** Opening TASK DATA block **

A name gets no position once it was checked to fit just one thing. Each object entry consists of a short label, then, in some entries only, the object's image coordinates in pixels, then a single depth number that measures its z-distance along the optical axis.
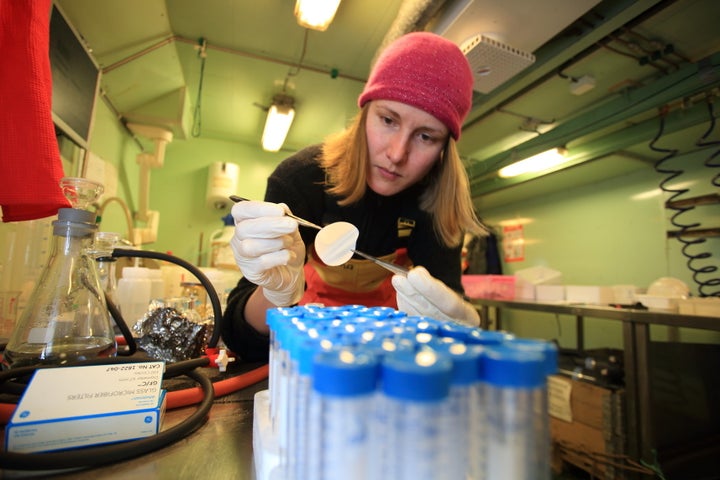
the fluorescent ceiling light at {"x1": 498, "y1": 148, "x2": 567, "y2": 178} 2.32
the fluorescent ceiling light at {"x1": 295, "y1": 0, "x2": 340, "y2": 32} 1.57
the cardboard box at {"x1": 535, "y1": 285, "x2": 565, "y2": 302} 2.27
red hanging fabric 0.73
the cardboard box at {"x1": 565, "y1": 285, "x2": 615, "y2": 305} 2.04
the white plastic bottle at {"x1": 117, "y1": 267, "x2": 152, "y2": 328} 1.18
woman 0.80
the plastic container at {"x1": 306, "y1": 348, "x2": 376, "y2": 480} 0.26
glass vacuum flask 0.57
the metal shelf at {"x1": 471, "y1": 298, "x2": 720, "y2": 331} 1.34
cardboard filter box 0.35
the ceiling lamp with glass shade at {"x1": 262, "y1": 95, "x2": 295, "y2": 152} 2.69
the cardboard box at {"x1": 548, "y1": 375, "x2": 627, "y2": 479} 1.55
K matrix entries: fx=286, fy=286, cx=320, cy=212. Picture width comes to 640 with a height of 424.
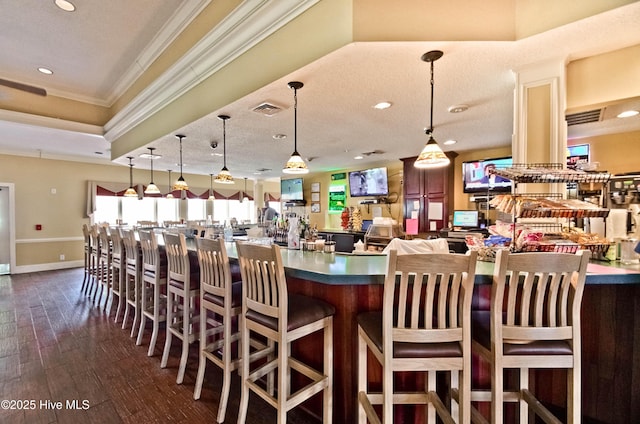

** Closing TASK DATA block **

TASK BRIEF: The answer should consist of all lines from the records above that hold the word "with".

SOLUTION TO THIS TASK:
the ceiling lamp with glass shade at {"x1": 262, "y1": 95, "x2": 295, "y2": 152} 2.69
K matrix entries: fx=286, fy=286, cx=320, cy=212. Picture width comes to 640 with a height of 424.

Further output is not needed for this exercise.